-- Start of Reading text --

The ruler, Manegold argues, has a compact with his subjects
to “defend them from the tyranny and unrighteousness of others.” When
rulers betray this trust, “no fidelity or reverence ought to be paid them.”
Tyrants lose all their “authority and dignity” and should not be obeyed.
This type of social contract theory would bear fruit in later
centuries. After the Reformation, both Catholics and Protestants developed their
own theories of revolution. Around 1640, Sir Robert Filmer (who would later
achieve fame as a target for John Locke) complained that the principles of absolute
monarchy were under attack from two camps – radical Catholics and radical
Protestants. As Filmier put it: “Monarchy hath been crucified, as it were,
between two thieves. …”
Filmer’s complaint became a major theme for Thomas Hobbes,
a champion of absolute monarchy, who devoted over half of Leviathan (1651)

-- End of Reading text --
-- Start of Material supplied --

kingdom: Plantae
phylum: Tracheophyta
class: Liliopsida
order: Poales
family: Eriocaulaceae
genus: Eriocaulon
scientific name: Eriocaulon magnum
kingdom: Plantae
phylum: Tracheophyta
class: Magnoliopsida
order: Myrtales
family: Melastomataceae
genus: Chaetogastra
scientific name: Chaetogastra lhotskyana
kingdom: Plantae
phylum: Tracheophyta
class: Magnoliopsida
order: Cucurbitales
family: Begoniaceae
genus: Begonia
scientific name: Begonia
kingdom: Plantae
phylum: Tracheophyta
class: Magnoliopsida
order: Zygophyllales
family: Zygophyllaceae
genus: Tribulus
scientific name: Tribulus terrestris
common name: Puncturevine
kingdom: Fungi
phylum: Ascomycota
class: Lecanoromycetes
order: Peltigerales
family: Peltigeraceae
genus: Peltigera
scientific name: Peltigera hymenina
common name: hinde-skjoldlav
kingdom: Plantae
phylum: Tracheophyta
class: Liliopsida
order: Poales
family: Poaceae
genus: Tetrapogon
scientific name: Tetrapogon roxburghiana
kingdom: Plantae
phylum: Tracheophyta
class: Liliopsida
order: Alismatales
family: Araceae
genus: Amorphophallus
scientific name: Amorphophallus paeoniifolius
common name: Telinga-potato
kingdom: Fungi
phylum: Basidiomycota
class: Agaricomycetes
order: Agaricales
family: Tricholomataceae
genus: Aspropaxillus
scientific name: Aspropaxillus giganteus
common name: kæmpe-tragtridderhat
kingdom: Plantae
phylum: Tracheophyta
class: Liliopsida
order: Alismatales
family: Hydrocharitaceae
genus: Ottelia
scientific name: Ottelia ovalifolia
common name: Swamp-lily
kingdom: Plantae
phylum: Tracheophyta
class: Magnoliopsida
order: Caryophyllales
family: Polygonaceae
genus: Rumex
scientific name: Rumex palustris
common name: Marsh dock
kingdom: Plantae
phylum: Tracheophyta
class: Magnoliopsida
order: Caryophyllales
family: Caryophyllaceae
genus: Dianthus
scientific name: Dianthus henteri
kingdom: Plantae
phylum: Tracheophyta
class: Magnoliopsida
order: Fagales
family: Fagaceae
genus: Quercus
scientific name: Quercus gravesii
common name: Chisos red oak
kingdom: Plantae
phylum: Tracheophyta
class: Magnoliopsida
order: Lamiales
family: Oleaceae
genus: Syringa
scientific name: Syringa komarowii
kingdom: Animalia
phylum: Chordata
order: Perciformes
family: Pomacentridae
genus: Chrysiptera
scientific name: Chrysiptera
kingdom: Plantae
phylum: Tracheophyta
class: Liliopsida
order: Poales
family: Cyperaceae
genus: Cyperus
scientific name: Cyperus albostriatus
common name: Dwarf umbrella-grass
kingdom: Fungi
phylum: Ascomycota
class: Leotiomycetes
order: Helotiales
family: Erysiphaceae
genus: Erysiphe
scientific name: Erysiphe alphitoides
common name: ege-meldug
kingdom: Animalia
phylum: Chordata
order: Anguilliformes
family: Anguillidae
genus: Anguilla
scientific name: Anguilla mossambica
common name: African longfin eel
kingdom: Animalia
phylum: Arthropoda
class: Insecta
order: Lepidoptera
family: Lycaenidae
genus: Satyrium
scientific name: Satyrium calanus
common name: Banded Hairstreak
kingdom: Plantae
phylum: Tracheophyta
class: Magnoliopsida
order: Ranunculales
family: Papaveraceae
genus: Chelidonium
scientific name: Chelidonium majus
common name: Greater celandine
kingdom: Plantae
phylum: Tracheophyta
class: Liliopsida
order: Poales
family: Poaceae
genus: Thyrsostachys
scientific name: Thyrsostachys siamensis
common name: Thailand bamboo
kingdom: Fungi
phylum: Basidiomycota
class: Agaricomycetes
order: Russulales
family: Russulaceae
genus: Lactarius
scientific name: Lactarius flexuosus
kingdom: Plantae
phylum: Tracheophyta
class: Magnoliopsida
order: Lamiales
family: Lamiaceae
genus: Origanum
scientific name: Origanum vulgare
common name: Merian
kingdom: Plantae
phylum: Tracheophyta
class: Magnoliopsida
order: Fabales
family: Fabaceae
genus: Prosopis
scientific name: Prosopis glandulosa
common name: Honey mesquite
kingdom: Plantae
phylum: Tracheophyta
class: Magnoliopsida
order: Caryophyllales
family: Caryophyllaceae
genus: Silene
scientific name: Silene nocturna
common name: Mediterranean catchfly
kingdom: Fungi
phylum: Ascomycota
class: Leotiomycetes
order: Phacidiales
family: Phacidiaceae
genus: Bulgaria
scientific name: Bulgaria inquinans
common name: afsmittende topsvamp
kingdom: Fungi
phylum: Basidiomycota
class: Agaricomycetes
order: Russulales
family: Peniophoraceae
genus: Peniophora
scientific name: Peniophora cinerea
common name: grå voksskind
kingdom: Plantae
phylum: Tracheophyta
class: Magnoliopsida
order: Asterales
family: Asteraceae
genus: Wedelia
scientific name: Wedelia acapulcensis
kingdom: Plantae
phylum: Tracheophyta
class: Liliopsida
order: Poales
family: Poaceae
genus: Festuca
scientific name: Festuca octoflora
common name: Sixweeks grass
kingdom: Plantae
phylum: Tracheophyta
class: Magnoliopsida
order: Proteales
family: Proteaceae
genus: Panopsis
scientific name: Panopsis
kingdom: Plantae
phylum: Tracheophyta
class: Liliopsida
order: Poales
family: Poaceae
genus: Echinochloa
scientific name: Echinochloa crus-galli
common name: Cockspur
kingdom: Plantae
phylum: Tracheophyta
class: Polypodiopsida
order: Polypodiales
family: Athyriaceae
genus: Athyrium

-- End of Material supplied --

▶ _What is required_: Continue the passage on theories of resistance to tyrants from the point where it stops. The rows have no connection to the passage on theories of resistance to tyrants.

▶ _Final result_:
to attacking the traditional ideas and institutions of Christianity. Throughout
history, as Hobbes correctly noted, this religion had stubbornly resisted the
absolute state in theory and in practice. Churches and other institutions that
stood between the individual and the state were like “worms in the entrails
of a natural man.” Hobbes knew his enemy well.
In conclusion, I would like to reinforce a point I made earlier.
Throughout history, the love of liberty has transcended religious controversies.
This is good news indeed. If an atheist who values liberty meets a Christian
who values liberty, this common ground gives them a reason to value each other.
George H. Smith is a Senior Research Fellow at the Institute
for Humane Studies, and resides in southern California. He is the author of
two books, Atheism: The Case Against God, and Atheism: Ayn Rand and
other Heresies.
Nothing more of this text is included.